- League: American West Hockey League
- Sport: Ice hockey
- Duration: September 28, 2012 – March 2, 2013
- Games: 178
- Teams: 7
- Total attendance: 102,419
- Average attendance: 575

Regular Season
- Season champions: Helena Bighorns (1st)

Lewis & Clark Cup
- Champions: Helena Bighorns (2nd)
- Runners-up: Yellowstone Quake

AWHL seasons
- ← 2011–122013–14 →

= 2012–13 AWHL season =

The 2012–13 AWHL season was the second season of the American West Hockey League. The regular season schedule ran from September 28, 2012, to March 2, 2013.

== Team changes ==
The Yellowstone Quake joined the AWHL from the Northern Pacific Hockey League (NorPac) as the league's seventh member.

The Glacier Nationals, a team in the Northern Pacific Hockey League, played 20 games (10 home, 10 away) against AWHL teams in order to alleviate the travel time Glacier had to make to play other teams in their league. Glacier was the farthest east of all of the NorPac teams at the time.

==Regular season==

| Place | Team | GP | W | L | OTL | SOL | GF | GA | Pts |
|---|---|---|---|---|---|---|---|---|---|
| 1 | Helena Bighorns | 48 | 44 | 2 | 2 | 0 | 334 | 55 | 90 |
| 2 | Yellowstone Quake | 48 | 35 | 11 | 2 | 0 | 234 | 155 | 72 |
| 3 | Gillette Wild | 48 | 30 | 14 | 4 | 0 | 224 | 165 | 64 |
| 4 | Missoula Maulers | 48 | 28 | 18 | 1 | 1 | 219 | 152 | 58 |
| 5 | Billings Bulls | 48 | 20 | 23 | 3 | 2 | 142 | 176 | 45 |
| 6 | Great Falls Americans | 48 | 16 | 30 | 1 | 1 | 129 | 194 | 34 |
| 7 | Bozeman Icedogs | 48 | 1 | 47 | 0 | 0 | 72 | 376 | 2 |

==Playoffs==

===AWHL Semifinals===
The Helena Bighorns swept the Missoula Maulers in three games to advance to the finals.

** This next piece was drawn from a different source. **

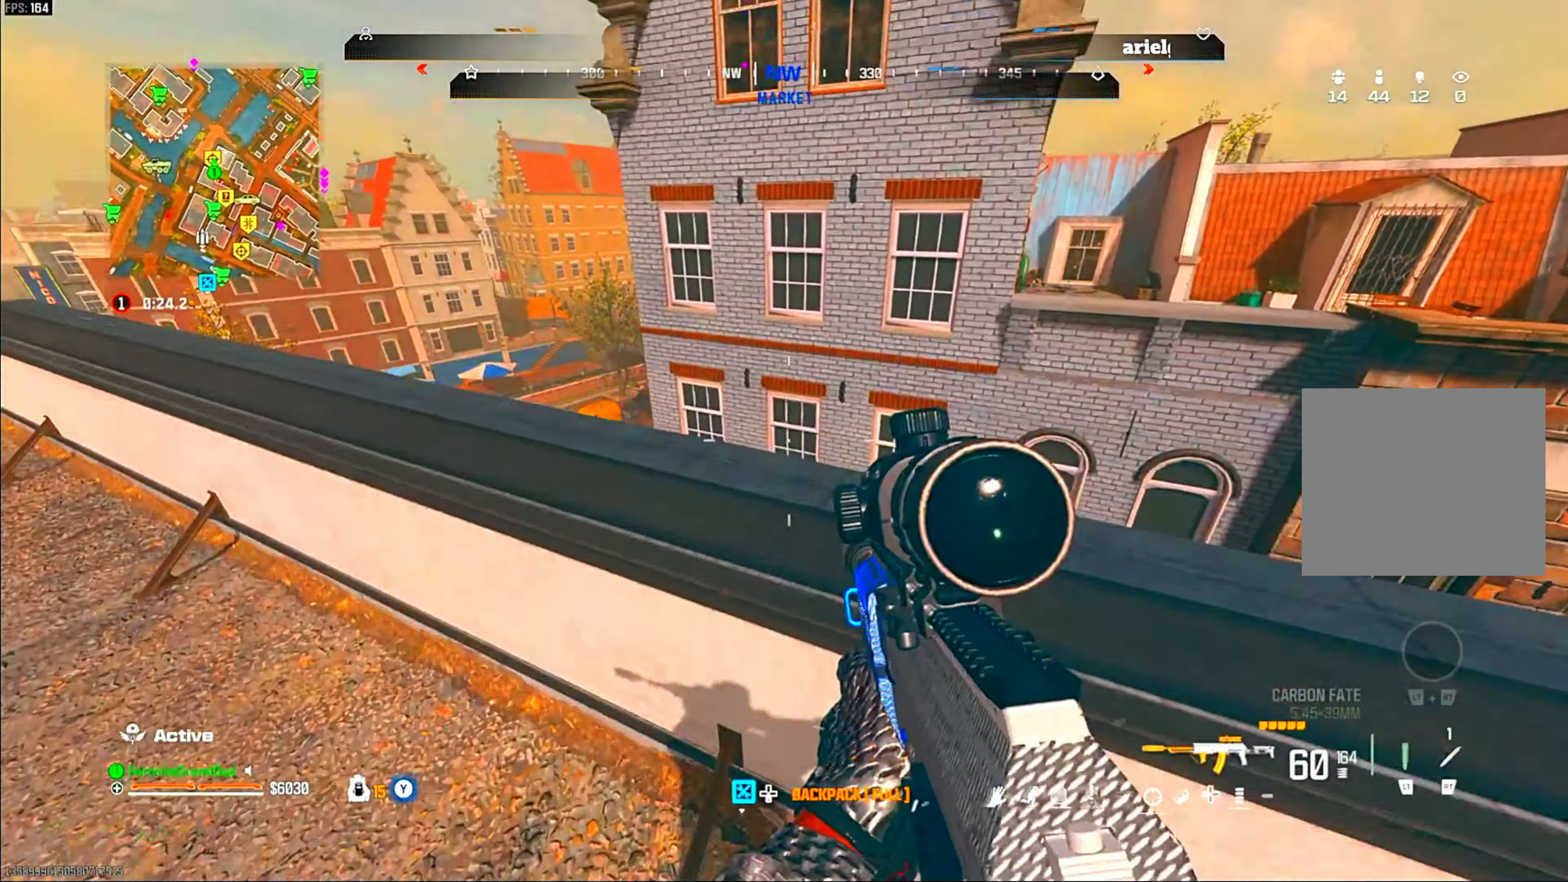
{"dt_ms": 500, "buttons": [], "left_stick": "center", "right_stick": "center", "events": [[67, "right_stick", "down-right"], [100, "left_stick", "up-left"], [117, "CROSS", "up"], [233, "left_stick", "down-left"], [300, "left_stick", "center"], [350, "right_stick", "center"]]}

The Yellowstone Quake also swept the Gillette Wild in three games to reach the finals.

===AWHL Finals===
The Helena Bighorns swept the Yellowstone Quake in three games to win the 2012-2013 AWHL Championship.

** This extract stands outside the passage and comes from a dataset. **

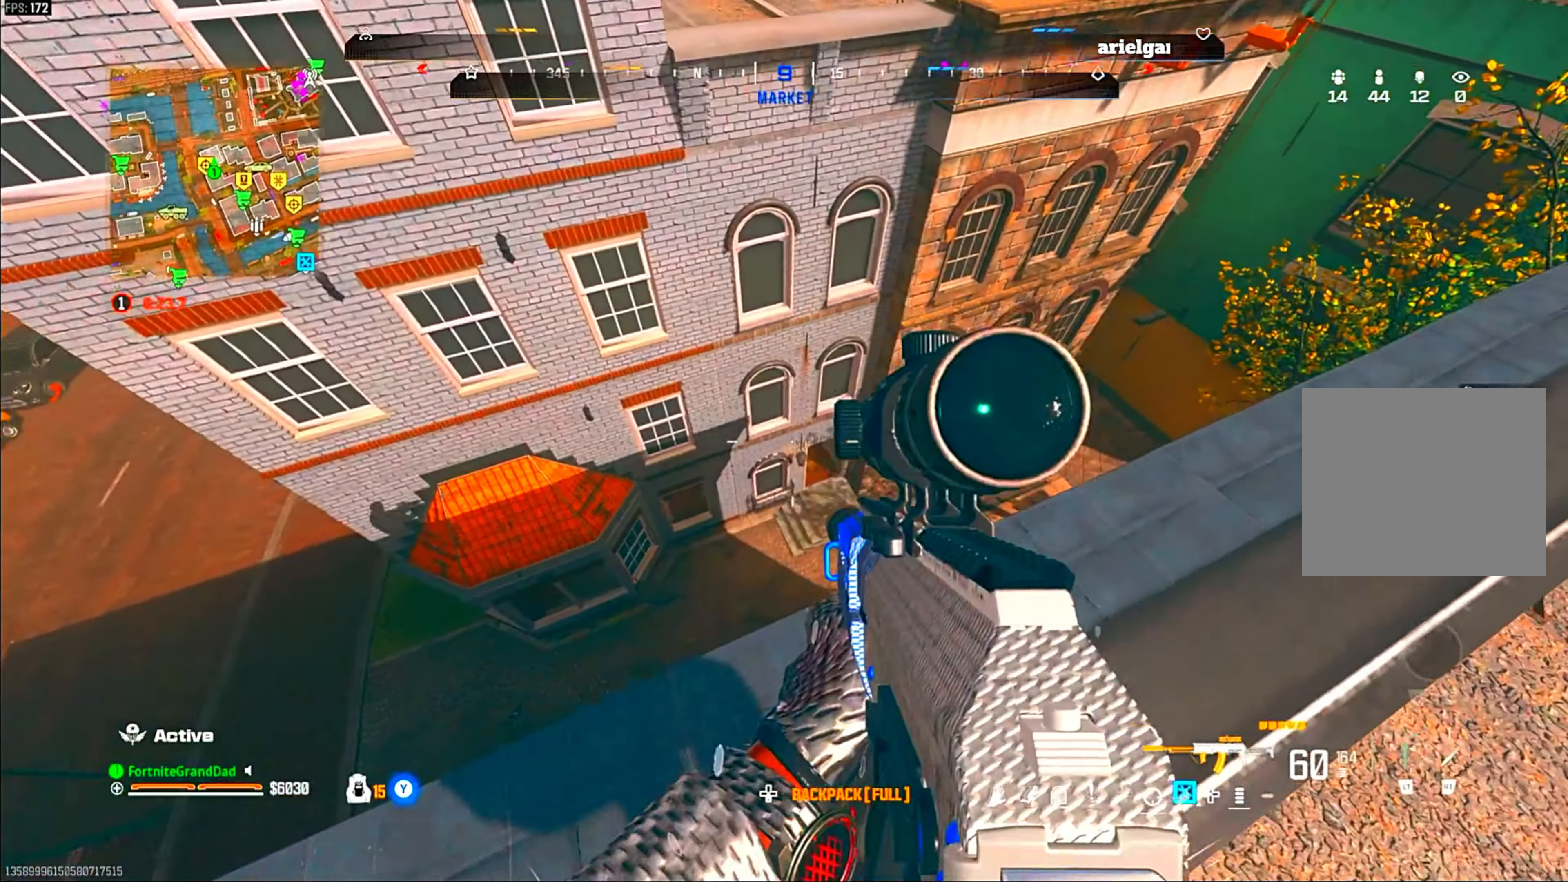
{"dt_ms": 500, "buttons": [], "left_stick": "center", "right_stick": "center", "events": []}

==USA Hockey Tier III Junior National Championship==
By winning the AWHL Championship, Helena earned a berth to the 2013 USA Hockey Tier III Junior National Championship in Rochester, Minnesota.
The Bighorns went 2–1 in pool play, with a 2–1 overtime win against the New Jersey Rockets of the Metropolitan Junior Hockey League, an 11–2 win over the Boch Blazers of the Eastern States Hockey League, and a 5–3 loss to the Atlanta Jr. Knights of the EJHL South. The Bighorns earned the second seed in their group and advanced to the semifinals, losing to the eventual national champion North Iowa Bulls 3–2 in the second overtime period.